(Data records)
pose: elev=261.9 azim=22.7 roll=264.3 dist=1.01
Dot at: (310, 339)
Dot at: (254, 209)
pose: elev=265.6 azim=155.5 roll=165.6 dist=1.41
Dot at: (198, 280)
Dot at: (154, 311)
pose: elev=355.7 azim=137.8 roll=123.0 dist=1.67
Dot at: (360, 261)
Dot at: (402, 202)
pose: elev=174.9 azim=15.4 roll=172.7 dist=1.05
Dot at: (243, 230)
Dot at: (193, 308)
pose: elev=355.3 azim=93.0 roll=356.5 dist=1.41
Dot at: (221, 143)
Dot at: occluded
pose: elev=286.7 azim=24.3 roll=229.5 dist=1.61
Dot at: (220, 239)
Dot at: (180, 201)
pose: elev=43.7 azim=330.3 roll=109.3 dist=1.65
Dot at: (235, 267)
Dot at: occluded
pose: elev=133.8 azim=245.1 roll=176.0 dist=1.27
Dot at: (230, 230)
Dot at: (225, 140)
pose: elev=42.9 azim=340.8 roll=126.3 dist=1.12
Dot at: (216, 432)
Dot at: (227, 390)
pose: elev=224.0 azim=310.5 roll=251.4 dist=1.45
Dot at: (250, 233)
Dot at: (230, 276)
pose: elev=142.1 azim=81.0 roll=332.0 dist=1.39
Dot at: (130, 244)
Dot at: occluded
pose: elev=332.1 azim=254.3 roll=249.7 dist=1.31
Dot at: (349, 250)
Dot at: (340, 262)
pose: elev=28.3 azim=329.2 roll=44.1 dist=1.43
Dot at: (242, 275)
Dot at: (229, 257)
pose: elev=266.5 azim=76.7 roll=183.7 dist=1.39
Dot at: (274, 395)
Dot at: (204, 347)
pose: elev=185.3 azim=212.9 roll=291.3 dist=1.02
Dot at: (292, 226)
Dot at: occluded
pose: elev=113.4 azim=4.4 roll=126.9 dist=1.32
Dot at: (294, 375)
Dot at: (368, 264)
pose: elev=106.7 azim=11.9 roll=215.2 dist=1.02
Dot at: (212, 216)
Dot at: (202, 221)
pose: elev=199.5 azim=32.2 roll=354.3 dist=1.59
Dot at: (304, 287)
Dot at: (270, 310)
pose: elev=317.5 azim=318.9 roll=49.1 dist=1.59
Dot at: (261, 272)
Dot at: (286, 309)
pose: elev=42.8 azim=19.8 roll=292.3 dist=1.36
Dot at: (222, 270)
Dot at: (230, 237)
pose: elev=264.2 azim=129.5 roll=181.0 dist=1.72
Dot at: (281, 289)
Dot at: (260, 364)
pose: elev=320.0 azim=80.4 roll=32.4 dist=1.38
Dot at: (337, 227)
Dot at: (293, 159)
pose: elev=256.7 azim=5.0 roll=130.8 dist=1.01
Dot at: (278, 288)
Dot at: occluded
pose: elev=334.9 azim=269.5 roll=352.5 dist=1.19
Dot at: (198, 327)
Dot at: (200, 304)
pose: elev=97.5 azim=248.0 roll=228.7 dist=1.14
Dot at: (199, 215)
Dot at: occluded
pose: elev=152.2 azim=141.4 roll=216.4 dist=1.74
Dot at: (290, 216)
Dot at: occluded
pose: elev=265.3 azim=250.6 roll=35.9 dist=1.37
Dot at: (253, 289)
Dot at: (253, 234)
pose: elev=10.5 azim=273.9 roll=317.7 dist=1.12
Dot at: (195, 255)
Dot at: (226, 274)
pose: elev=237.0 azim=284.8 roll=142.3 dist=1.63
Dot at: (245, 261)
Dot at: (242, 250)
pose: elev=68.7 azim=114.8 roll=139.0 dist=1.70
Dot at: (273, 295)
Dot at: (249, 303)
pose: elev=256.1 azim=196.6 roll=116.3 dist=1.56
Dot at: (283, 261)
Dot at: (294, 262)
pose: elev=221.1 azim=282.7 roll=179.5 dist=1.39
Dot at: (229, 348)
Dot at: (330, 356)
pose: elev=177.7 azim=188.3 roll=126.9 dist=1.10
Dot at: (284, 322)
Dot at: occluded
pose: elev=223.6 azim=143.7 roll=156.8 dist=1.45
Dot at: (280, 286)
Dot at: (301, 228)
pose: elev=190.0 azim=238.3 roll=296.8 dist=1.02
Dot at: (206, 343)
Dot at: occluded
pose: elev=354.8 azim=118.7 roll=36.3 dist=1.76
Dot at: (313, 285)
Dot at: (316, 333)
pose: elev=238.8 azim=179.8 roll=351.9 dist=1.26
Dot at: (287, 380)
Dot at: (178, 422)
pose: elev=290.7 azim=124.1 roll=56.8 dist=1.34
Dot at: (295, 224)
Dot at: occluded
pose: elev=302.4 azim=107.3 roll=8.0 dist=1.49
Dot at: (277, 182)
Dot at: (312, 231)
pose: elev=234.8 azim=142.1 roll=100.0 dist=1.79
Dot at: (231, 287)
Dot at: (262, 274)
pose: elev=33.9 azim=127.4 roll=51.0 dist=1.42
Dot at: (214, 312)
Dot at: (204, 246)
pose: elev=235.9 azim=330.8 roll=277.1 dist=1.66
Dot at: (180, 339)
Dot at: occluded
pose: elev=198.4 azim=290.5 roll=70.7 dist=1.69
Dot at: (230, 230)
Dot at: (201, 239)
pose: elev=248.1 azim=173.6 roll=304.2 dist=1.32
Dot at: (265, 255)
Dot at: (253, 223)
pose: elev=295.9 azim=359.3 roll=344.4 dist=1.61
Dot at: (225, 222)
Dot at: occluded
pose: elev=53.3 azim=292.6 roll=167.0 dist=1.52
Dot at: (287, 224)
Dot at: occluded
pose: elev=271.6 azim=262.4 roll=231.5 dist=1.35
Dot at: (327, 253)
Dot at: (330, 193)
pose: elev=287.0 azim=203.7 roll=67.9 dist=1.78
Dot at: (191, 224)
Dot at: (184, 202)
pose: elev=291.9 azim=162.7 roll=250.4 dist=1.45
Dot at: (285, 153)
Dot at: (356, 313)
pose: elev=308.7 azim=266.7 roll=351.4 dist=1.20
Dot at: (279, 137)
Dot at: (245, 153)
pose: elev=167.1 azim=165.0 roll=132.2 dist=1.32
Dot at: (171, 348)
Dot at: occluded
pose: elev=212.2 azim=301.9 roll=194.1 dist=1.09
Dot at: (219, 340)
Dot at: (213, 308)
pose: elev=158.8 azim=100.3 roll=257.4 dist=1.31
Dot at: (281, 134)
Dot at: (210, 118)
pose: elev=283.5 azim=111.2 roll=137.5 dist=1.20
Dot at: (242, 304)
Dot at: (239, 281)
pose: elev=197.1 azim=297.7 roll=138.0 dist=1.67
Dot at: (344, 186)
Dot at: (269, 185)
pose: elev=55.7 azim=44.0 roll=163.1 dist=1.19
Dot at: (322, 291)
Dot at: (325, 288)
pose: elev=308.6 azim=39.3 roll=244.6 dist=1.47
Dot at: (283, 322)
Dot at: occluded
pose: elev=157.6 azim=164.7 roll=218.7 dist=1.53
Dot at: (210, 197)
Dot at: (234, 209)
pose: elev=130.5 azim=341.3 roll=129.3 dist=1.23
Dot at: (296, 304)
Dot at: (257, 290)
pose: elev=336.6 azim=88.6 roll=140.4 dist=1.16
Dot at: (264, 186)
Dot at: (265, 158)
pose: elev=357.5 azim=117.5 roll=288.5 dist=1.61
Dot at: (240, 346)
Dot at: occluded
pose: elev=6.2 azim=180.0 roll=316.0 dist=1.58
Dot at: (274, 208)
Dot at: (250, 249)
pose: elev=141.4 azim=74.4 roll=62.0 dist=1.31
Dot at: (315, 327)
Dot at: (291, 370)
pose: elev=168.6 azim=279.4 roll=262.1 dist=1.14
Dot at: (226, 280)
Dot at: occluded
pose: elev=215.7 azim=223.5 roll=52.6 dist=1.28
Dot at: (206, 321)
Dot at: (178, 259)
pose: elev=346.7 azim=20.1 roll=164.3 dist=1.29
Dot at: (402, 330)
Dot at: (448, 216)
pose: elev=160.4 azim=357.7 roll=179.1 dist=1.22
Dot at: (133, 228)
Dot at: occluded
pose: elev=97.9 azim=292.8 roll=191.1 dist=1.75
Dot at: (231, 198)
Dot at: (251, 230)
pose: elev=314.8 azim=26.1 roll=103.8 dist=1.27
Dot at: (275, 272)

:: REQUIRED TASK ::
Reproduce, unchanged, the lines from the one containing "pose: elev=237.0 azim=284.8" through the one containing "Dot at: (184, 202)", both included.

:: COMPLETE RESPONSE ::
pose: elev=237.0 azim=284.8 roll=142.3 dist=1.63
Dot at: (245, 261)
Dot at: (242, 250)
pose: elev=68.7 azim=114.8 roll=139.0 dist=1.70
Dot at: (273, 295)
Dot at: (249, 303)
pose: elev=256.1 azim=196.6 roll=116.3 dist=1.56
Dot at: (283, 261)
Dot at: (294, 262)
pose: elev=221.1 azim=282.7 roll=179.5 dist=1.39
Dot at: (229, 348)
Dot at: (330, 356)
pose: elev=177.7 azim=188.3 roll=126.9 dist=1.10
Dot at: (284, 322)
Dot at: occluded
pose: elev=223.6 azim=143.7 roll=156.8 dist=1.45
Dot at: (280, 286)
Dot at: (301, 228)
pose: elev=190.0 azim=238.3 roll=296.8 dist=1.02
Dot at: (206, 343)
Dot at: occluded
pose: elev=354.8 azim=118.7 roll=36.3 dist=1.76
Dot at: (313, 285)
Dot at: (316, 333)
pose: elev=238.8 azim=179.8 roll=351.9 dist=1.26
Dot at: (287, 380)
Dot at: (178, 422)
pose: elev=290.7 azim=124.1 roll=56.8 dist=1.34
Dot at: (295, 224)
Dot at: occluded
pose: elev=302.4 azim=107.3 roll=8.0 dist=1.49
Dot at: (277, 182)
Dot at: (312, 231)
pose: elev=234.8 azim=142.1 roll=100.0 dist=1.79
Dot at: (231, 287)
Dot at: (262, 274)
pose: elev=33.9 azim=127.4 roll=51.0 dist=1.42
Dot at: (214, 312)
Dot at: (204, 246)
pose: elev=235.9 azim=330.8 roll=277.1 dist=1.66
Dot at: (180, 339)
Dot at: occluded
pose: elev=198.4 azim=290.5 roll=70.7 dist=1.69
Dot at: (230, 230)
Dot at: (201, 239)
pose: elev=248.1 azim=173.6 roll=304.2 dist=1.32
Dot at: (265, 255)
Dot at: (253, 223)
pose: elev=295.9 azim=359.3 roll=344.4 dist=1.61
Dot at: (225, 222)
Dot at: occluded
pose: elev=53.3 azim=292.6 roll=167.0 dist=1.52
Dot at: (287, 224)
Dot at: occluded
pose: elev=271.6 azim=262.4 roll=231.5 dist=1.35
Dot at: (327, 253)
Dot at: (330, 193)
pose: elev=287.0 azim=203.7 roll=67.9 dist=1.78
Dot at: (191, 224)
Dot at: (184, 202)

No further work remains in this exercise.